Terrorized farmers and livestock breeders from the mountain villages of Vorizia and Amari have provided graphic testimony detailing how a violent family-run crime ring destroyed their livelihoods to hijack more than €586,000 in European Union agricultural subsidies.
Victims told investigators from the Greek Police’s organized crime unit that syndicate members used physical assaults and death threats to force them into signing over land deeds.
According to case files, the suspects target local families, forcing them into fictitious lease agreements so the gang could falsely register as agricultural beneficiaries.
When residents refused to cooperate, the retaliation was swift and destructive.
Landowners recounted harrowing accounts of night-time raids on their properties. In one documented attack, victims watched helplessly as suspects set fire to a critical farm vehicle.

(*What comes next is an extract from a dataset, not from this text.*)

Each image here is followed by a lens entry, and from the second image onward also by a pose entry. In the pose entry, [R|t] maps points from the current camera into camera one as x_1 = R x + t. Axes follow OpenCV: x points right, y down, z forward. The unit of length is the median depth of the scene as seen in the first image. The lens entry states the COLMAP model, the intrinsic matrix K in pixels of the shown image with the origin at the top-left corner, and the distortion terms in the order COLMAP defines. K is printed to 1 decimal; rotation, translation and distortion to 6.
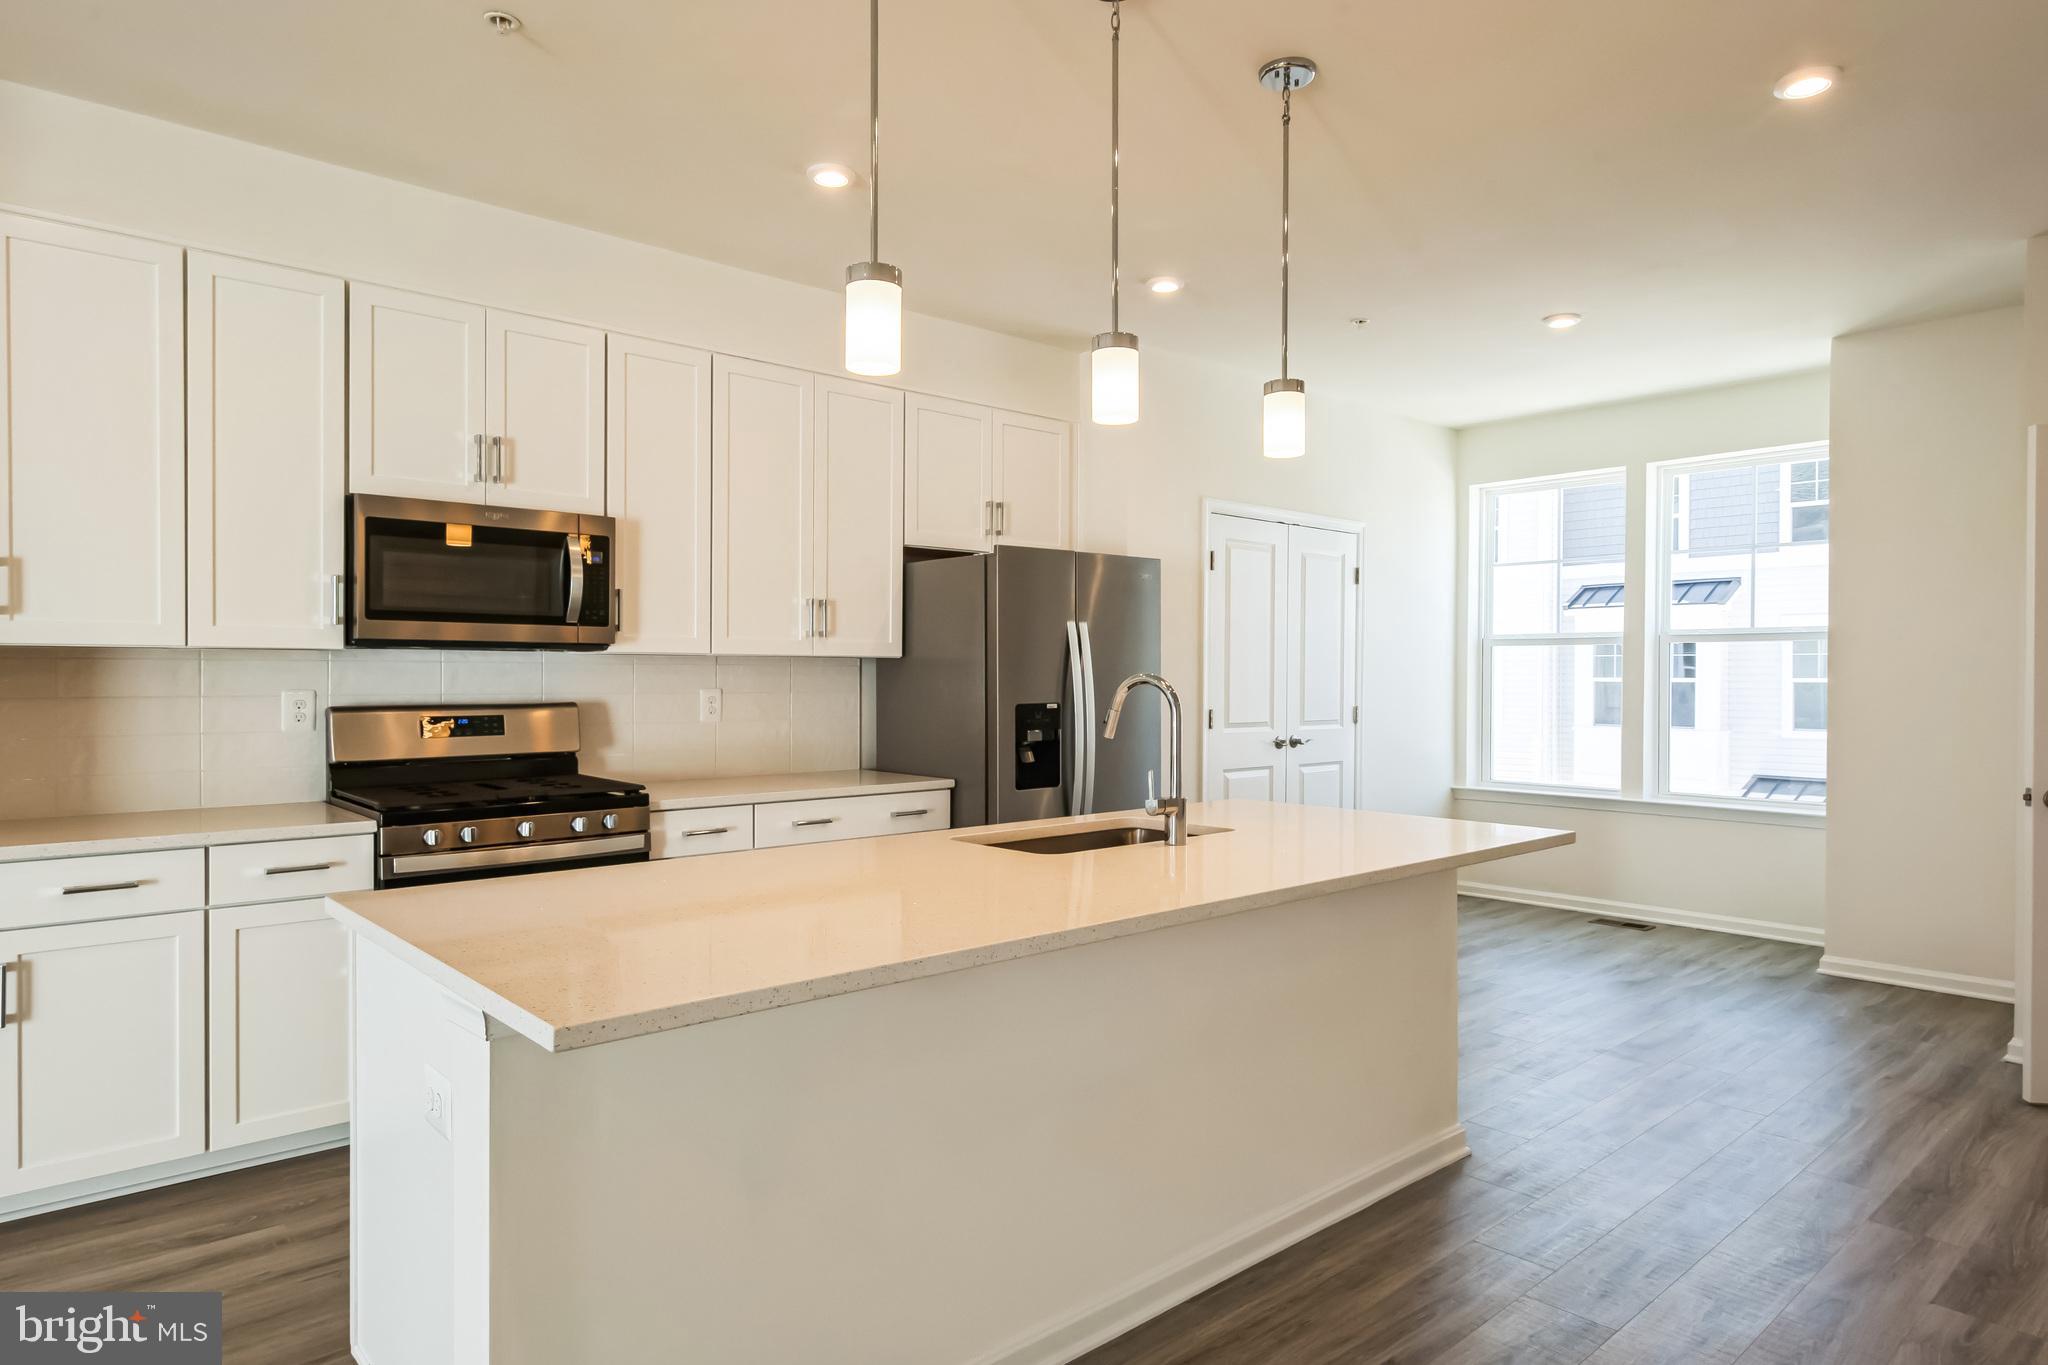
lens RADIAL K [[1218.7, 0, 1024.0], [0, 1218.7, 682.5], [0, 0, 1]] dist [0.001405, 0.000199]
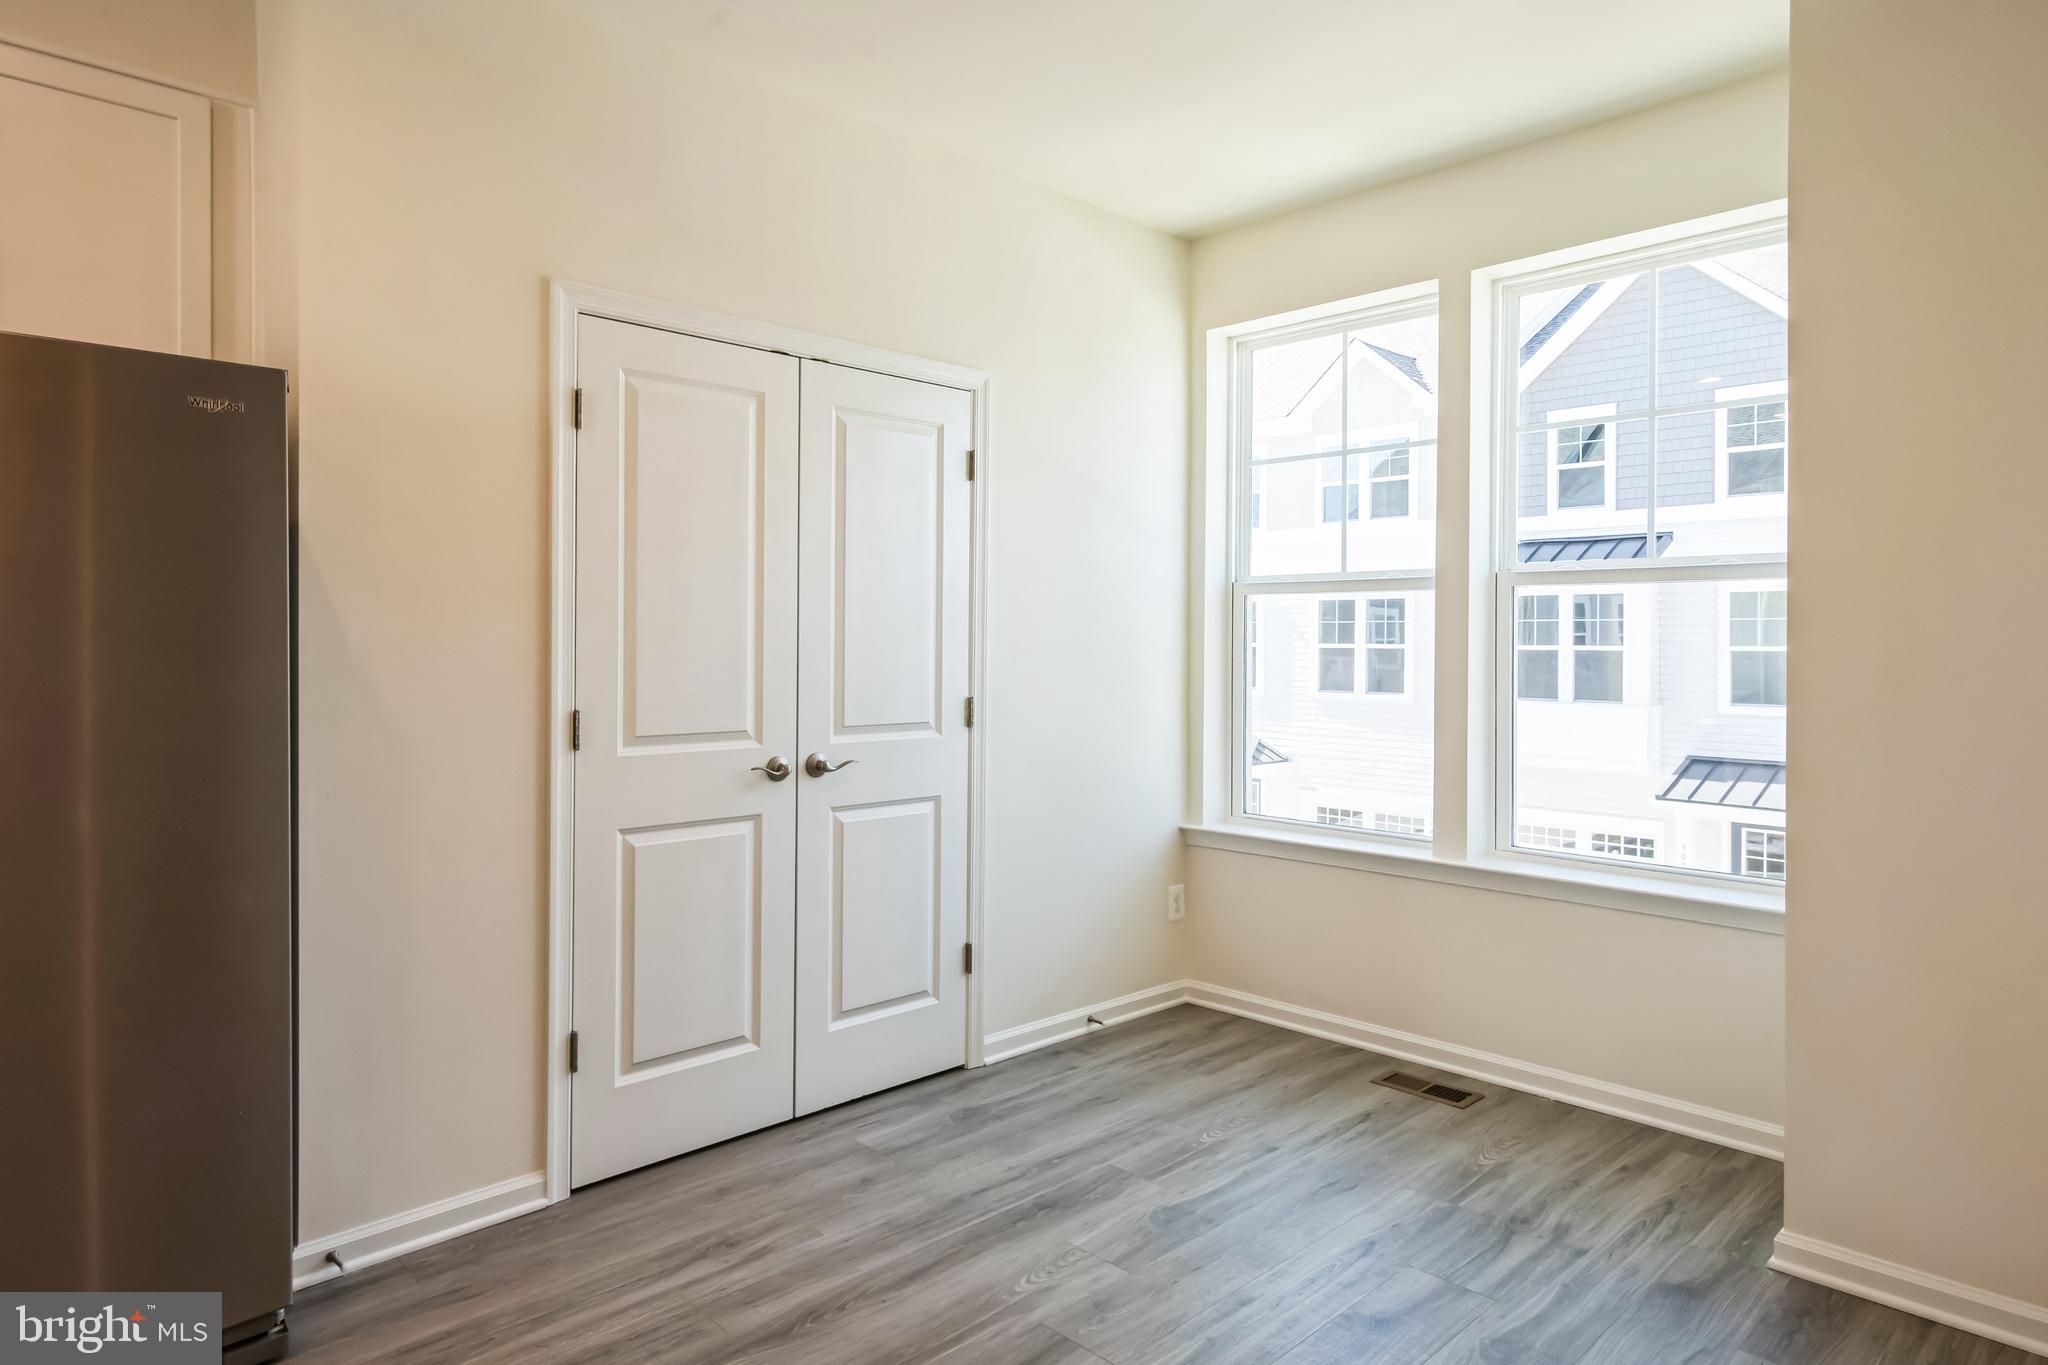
lens RADIAL K [[1224.8, 0, 1024.4], [0, 1224.8, 641.6], [0, 0, 1]] dist [-0.000322, -0.000118]
pose [[0.999222, 0.001671, 0.039405, 0.275610], [-0.001426, 0.999980, -0.006233, -0.002817], [-0.039415, 0.006172, 0.999204, 0.433826]]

Other farmers testified that the gang cut down or poisoned entire harvests, including the systematic destruction of 400 vineyards and 130 mature olive trees.
"They didn't just take our land on paper; they destroyed what took generations to build," one local breeder stated in his deposition, describing how the suspects also drove stolen livestock onto his property to claim fraudulent grazing rights.
Total property damage from these retaliatory attacks has surpassed €200,000.
The two primary brothers spearheading the ring secured a postponement until Friday to answer to these specific victim accusations.
Their defense attorney claims his clients are victims of local rivalries, but prosecutors state the victims' testimonies align perfectly with a broader pattern of regional subsidy fraud.